Tomorrow brings a haircut for me (can’t wait – I love catching up on my teenage stylists wild social life and Saturday mornings normally bring a hangover and tales of her boyfriend’s Friday night drunken stupidity 🙂 ) and then a trip to the circus with the kids and my Dad – they have only been to the circus once before – and Tarly is too young to remember anyway. We went to Blackpool and did the tower then stayed til dark and drove home past all the illuminations the year before last and saw the circus in the tower then which Davies loved. Likely to have parents and brother here for takeaway dinner tomorrow night so don’t expect to hear from me until Sunday pm.

10 Comments

  1. Honey is basically ‘Special Bee Vomit’ – They eat/drink nectar, do somehing to it in their stomach and then bring it up in the hive.

    Comment by chris F — 20 August 2005 @ 1:07 am

  2. yeah, that’s what I suspected but didn’t want to come out and say 😉 also I think D had deduced it was some sort of bee bodily fluid and was moving towards questioning why on earth we would want to be eating it (although if that puts him off honey then we are likely to have the same issues with eggs, milk and great big slices of animal flesh I suppose! 😉 )

    Comment by Nic — 20 August 2005 @ 7:53 am

  3. Good job he likes peanut butter sandwiches!
    Have a good weekend, glad your laptop survives, can imagine the horrible fear…

    Comment by Ali — 20 August 2005 @ 9:19 am

  4. There is a girl at karate who wants to be a boy.She is 8 and has been like it since she was tiny.

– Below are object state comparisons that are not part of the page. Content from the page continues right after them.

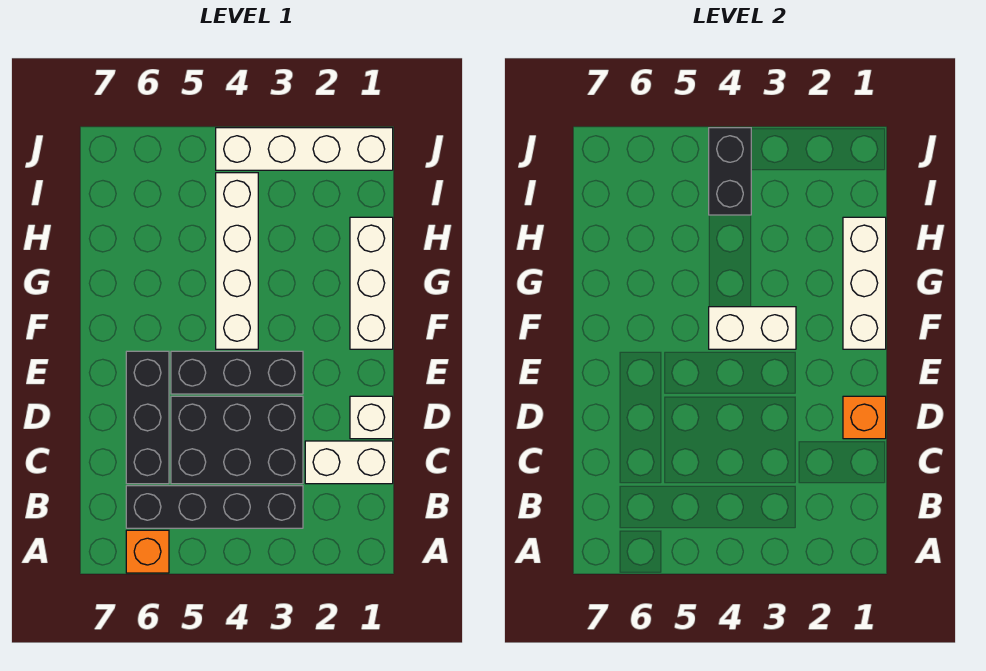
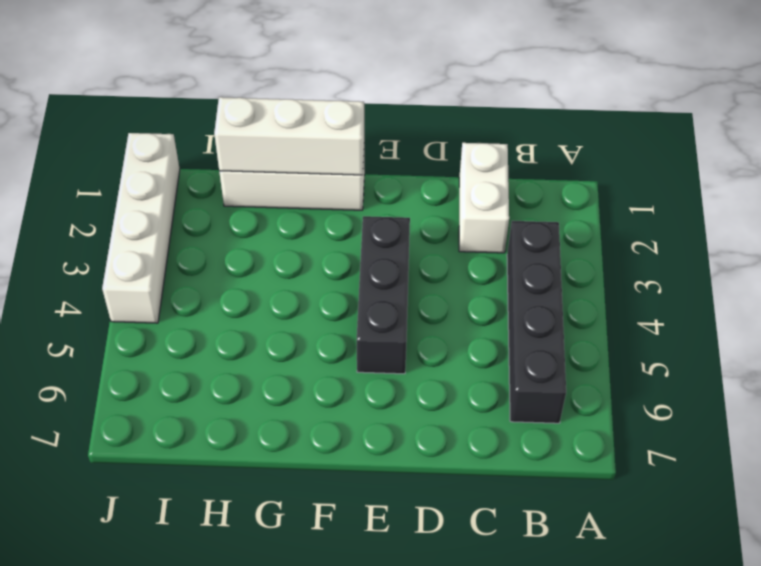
none -> orange 1x1 brick [126,530,169,573]
none -> black 2x3 brick [171,396,303,484]
none -> black 1x3 brick [126,351,169,484]

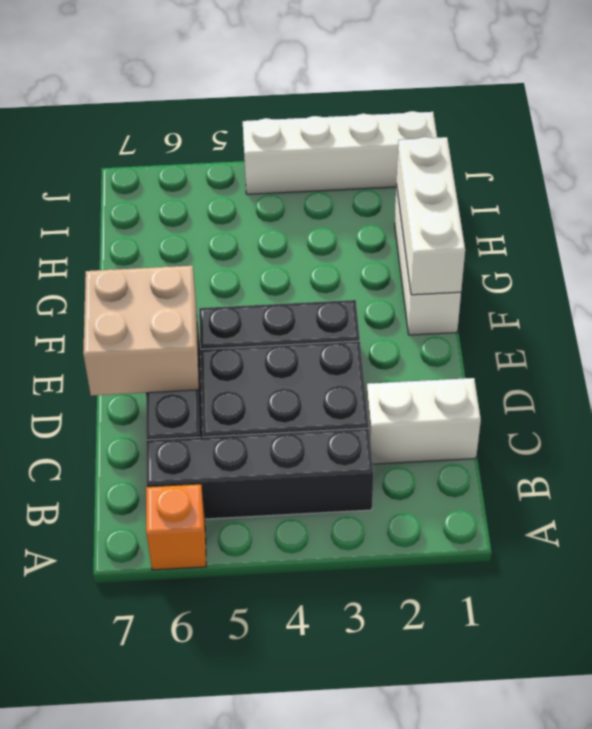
tan 2x2 brick [83,266,199,396] -> none
none -> white 1x1 brick [350,396,393,439]
none -> white 1x4 brick [216,173,258,349]
none -> orange 1x1 brick [843,396,886,439]

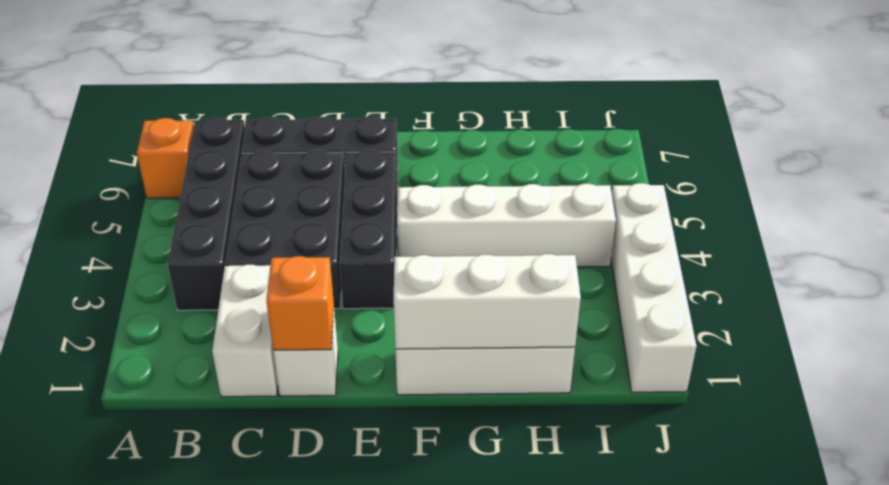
none -> white 1x2 brick [709,307,796,349]
none -> black 1x2 brick [709,128,751,215]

Tony was convinced she was a boy for ages! She can shorted her own name to make it sound like a boys, she dresses in boys clothes and wears her hair short. Her mum lets it go to a point, and is already preparing herself for what is to come. So difficult for all.

    You have work!!! wayhay!

    Comment by Roslyn — 20 August 2005 @ 2:13 pm

  5. Wow! Everyone’s getting all employed!

    Congratulations Nic, but don’t give up the blogging 😉

    Comment by Heather — 20 August 2005 @ 2:22 pm

  6. As if.

    Comment by Roslyn — 20 August 2005 @ 6:51 pm

  7. Elinor quite into the bee sick explanation. we then went into birds regurgitating food for their babies, and that in some cultures, mothers prechew their babies food, but I didn’t hthink I would do it for Alys.

    Comment by chris F — 20 August 2005 @ 10:33 pm

  8. I’ve chewed bits of meat occasionally for mine, but not as a general rule, and veg doesn’t seem to need it as much 😉

    Comment by Alison — 20 August 2005 @ 10:45 pm

  9. it was me above, and actually wouldn’t find it too dreadfu, but high couldn’t be bothered factor! being veg makies it unlikely though. more commonly i get handed Elinor’s prechewed stuff!

    Comment by HelenJ — 21 August 2005 @ 2:37 pm

  10. Stop blogging? Can’t see that happening any time soon 😉

    If anything I’ll be doing it even more as now have justified reason for sitting infront of computer for hours!

    Have now fully educated self about honey and bees and other bee related product ready to bring out and impress all with vast bee knowledge at every opportunity 😉

    Have never pre-chewed food I don’t think but often found myself absent mindedly eating something edible (just!) handed to me by one of my children without really thinking about just how eww it was til I’d swallowed it!